Chauncey Spencer after a successful parachute jump at a Chicago air show. Spencer became one of Chicago’s most well-known barnstorming pilots. National Air and Space Museum Archives, Smithsonian Institution

Chauncey Spencer (1906–2002) was an African American aviator born in Lynchburg, Va. His mother was the Harlem Renaissance poet Anne Spencer.

Spencer saw his first airplane in flight at the age of 11, but after finishing college, despite his family’s fame and respect in the South, no one would give him flying lessons in Lynchburg. A family friend, Oscar De Priest, the first black Congressman since Reconstruction, suggested that Spencer move to his home district in Chicago to take flying lessons. In 1934, Spencer joined with a group of African American aviators in organizing the National Airmen Association of America (NAAA). Working as a kitchen helper in a Chicago restaurant, Spencer used most of his weekly wages for flying lessons.

Later, he and a handful of companions bought an obsolete airplane and set out to repair it themselves.
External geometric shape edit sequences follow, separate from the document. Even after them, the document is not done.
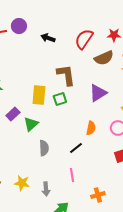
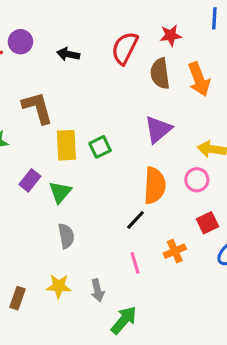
brown semicircle: (104, 58) -> (160, 73), turned 114
brown L-shape: (66, 75) -> (37, 108), moved
orange semicircle: (91, 128) -> (155, 186), size x1.6
gray semicircle: (44, 148) -> (66, 236), moved
orange cross: (98, 195) -> (175, 251), moved

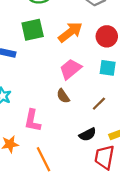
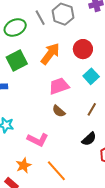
cyan square: (108, 68) -> (91, 76), turned -35
pink trapezoid: (70, 69) -> (59, 86), turned 35
pink L-shape: (32, 121) -> (38, 140), turned -60

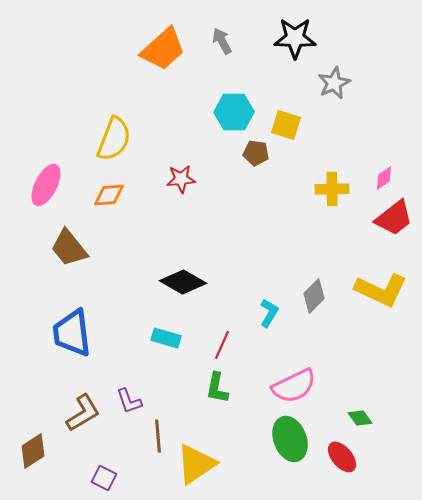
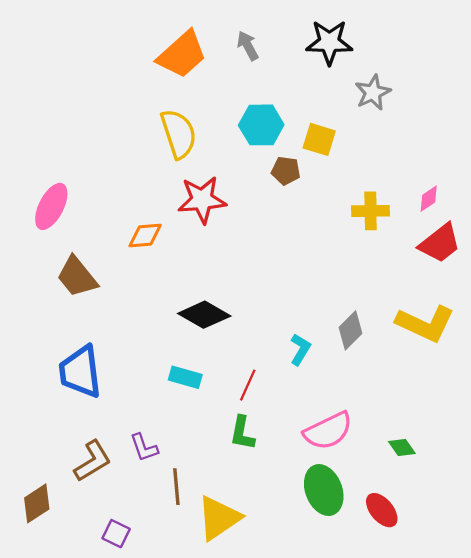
yellow semicircle: (114, 139) -> (179, 134), moved, turned -39
red star: (181, 179) -> (202, 200), size x1.5
orange diamond: (109, 195) -> (145, 235), moved
green diamond: (360, 418) -> (402, 448), moved

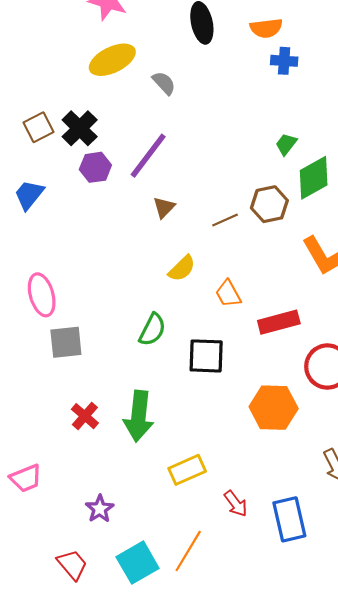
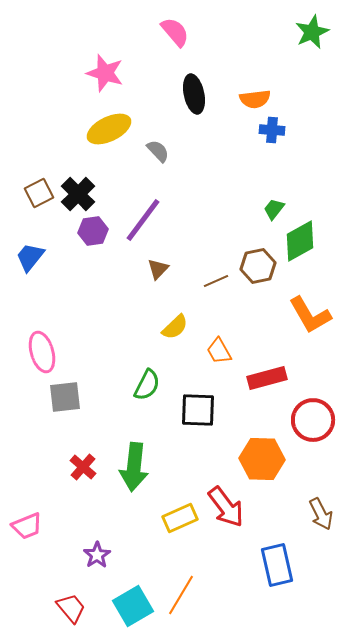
red arrow: (236, 504) -> (226, 507), moved, size x1.6

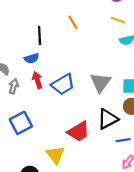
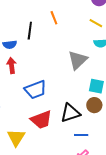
black line: (40, 35) -> (30, 31), moved
gray triangle: (100, 82) -> (78, 60), moved
blue trapezoid: (63, 84) -> (35, 90), moved

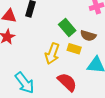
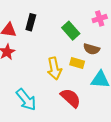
green rectangle: (67, 28) -> (71, 31), moved
yellow arrow: (52, 54) -> (54, 68), turned -30

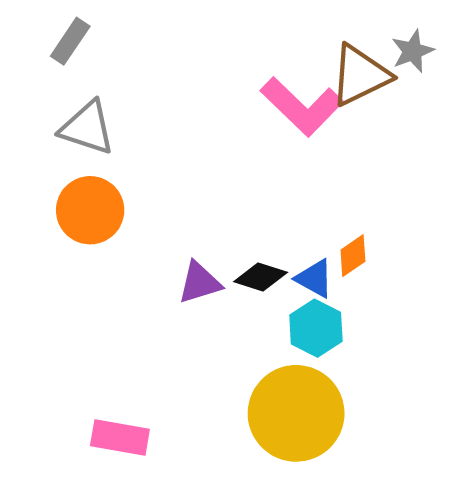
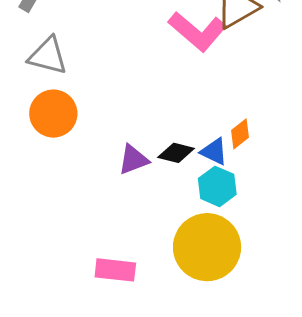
pink rectangle: (120, 438) -> (115, 270), moved

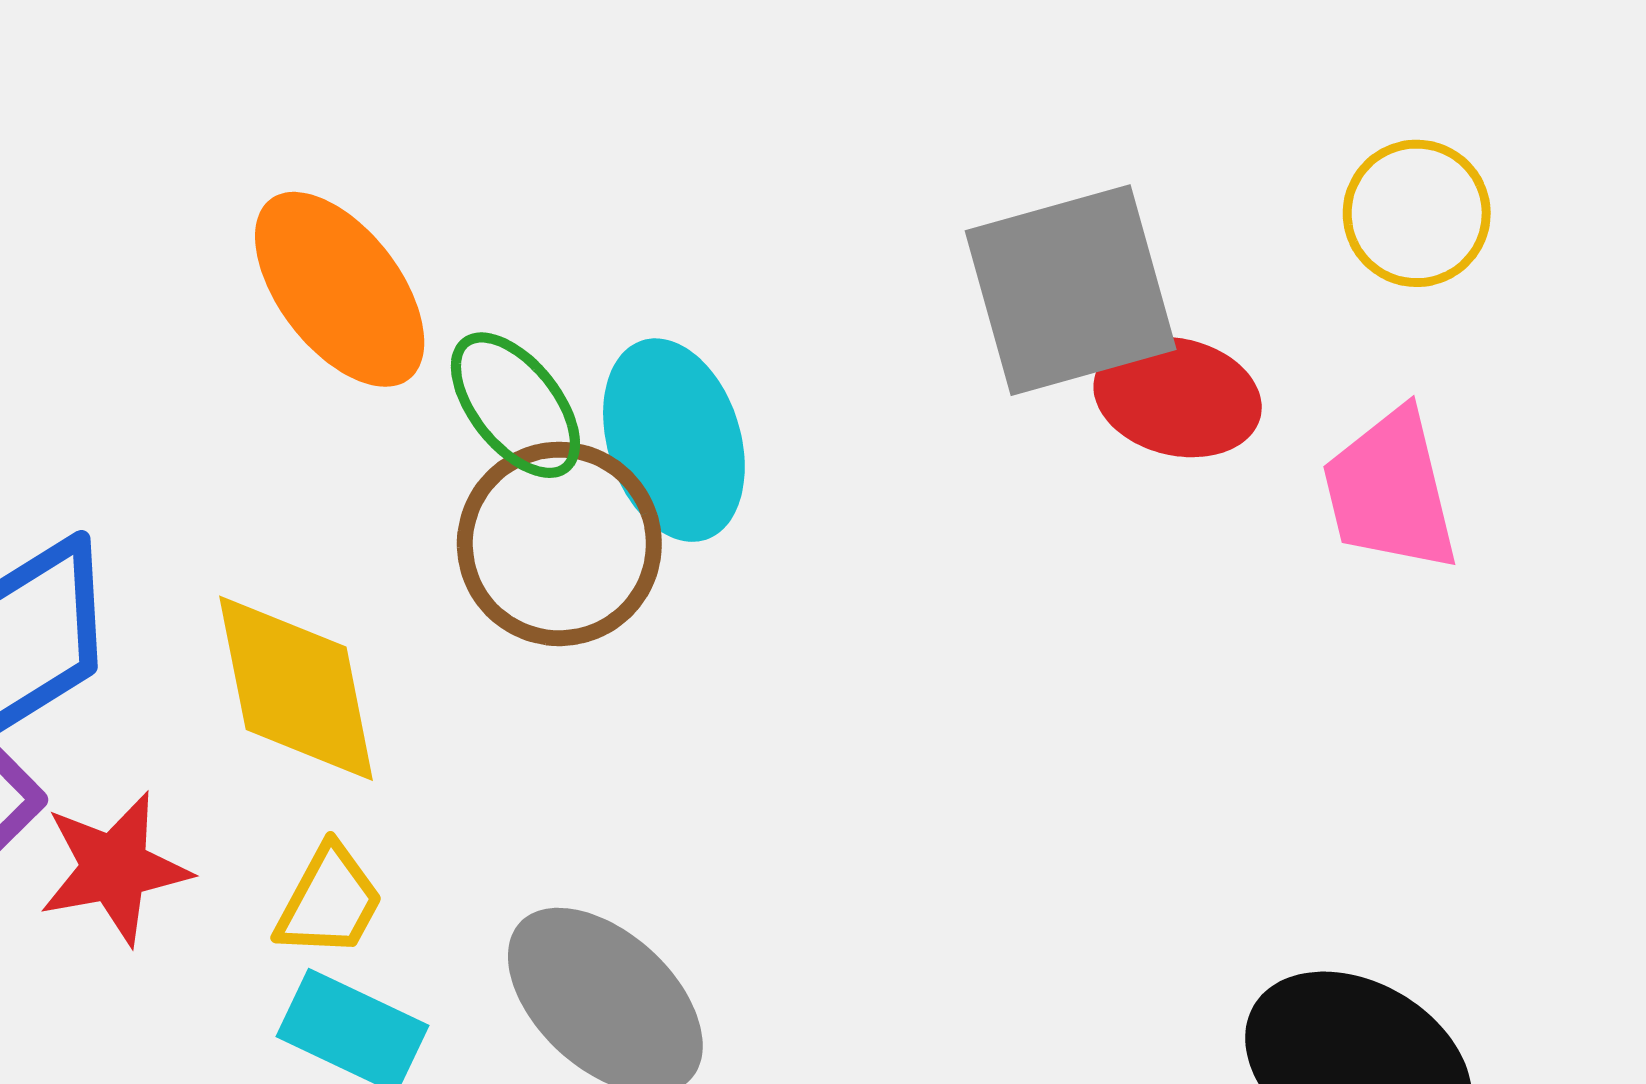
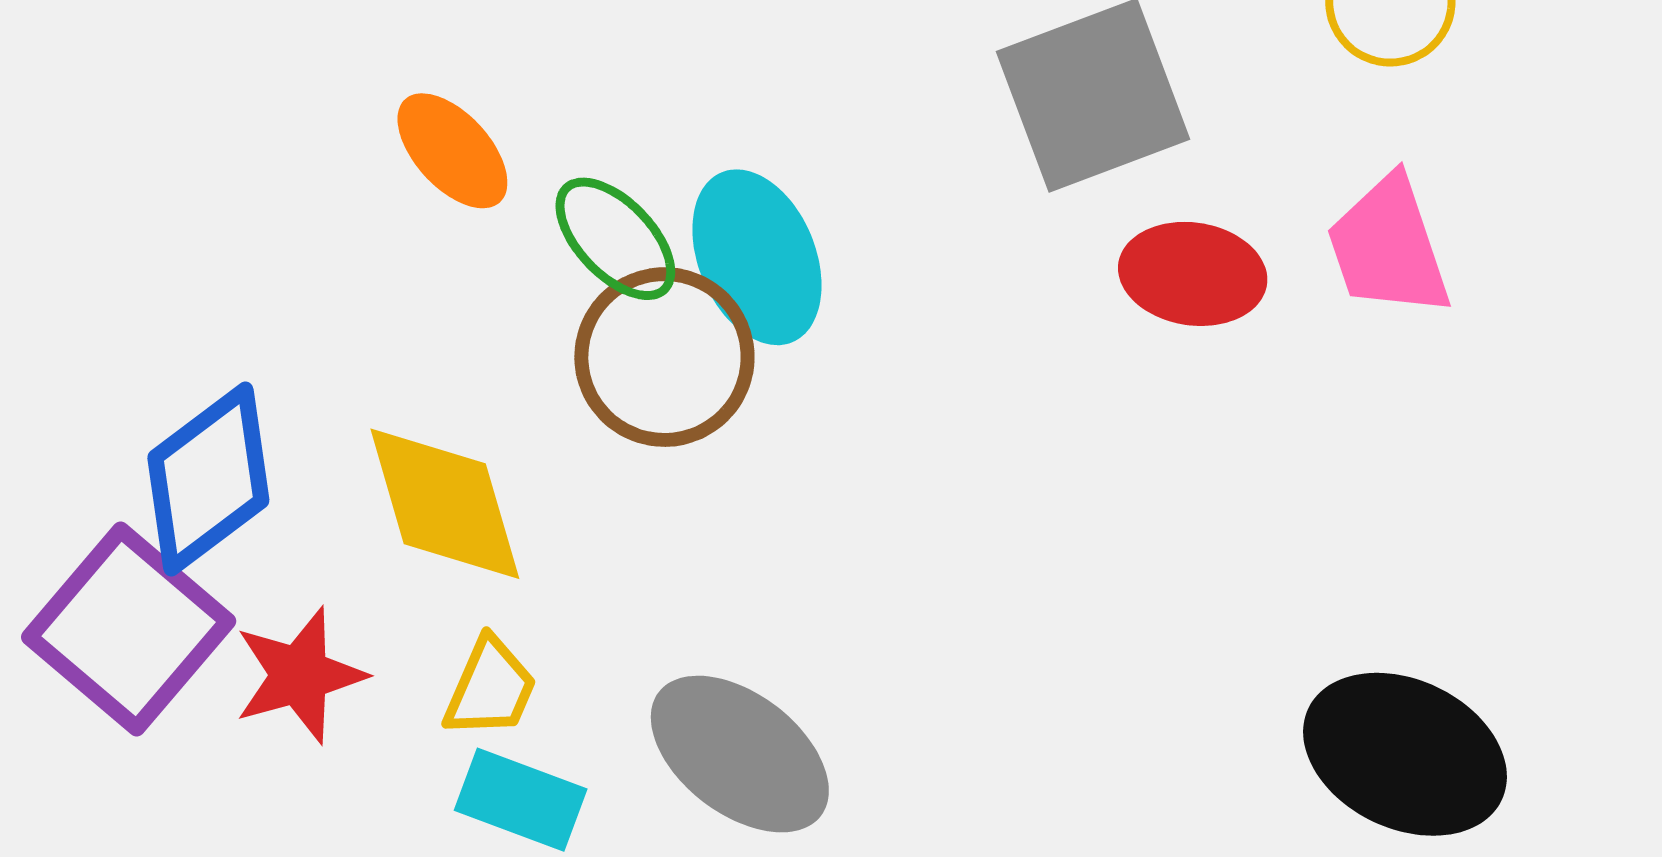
orange ellipse: (340, 289) -> (452, 151), size x0.7
red ellipse: (1178, 397) -> (1193, 274), moved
Two years after that, in 1939, he and fellow NAAA member Dale Lawrence White flew a rented Lincoln-Paige biplane on a 10-city tour that started in Chicago and ended in Washington, D.C. The notoriety of the Spencer-White flight in the black press contributed to convincing Congress to include blacks in the pre-World War II Civilian Pilot Training Program. Also, Spencer and White had met with Missouri Sen. Harry S. Truman who, later as President, ordered the integration of the U.S. Air Force in 1948.

Spencer is recognized in the Barron Hilton Pioneers of Flight Gallery at the Smithsonian’s National Air and Space Museum where his flight jacket, helmet and goggles are on display.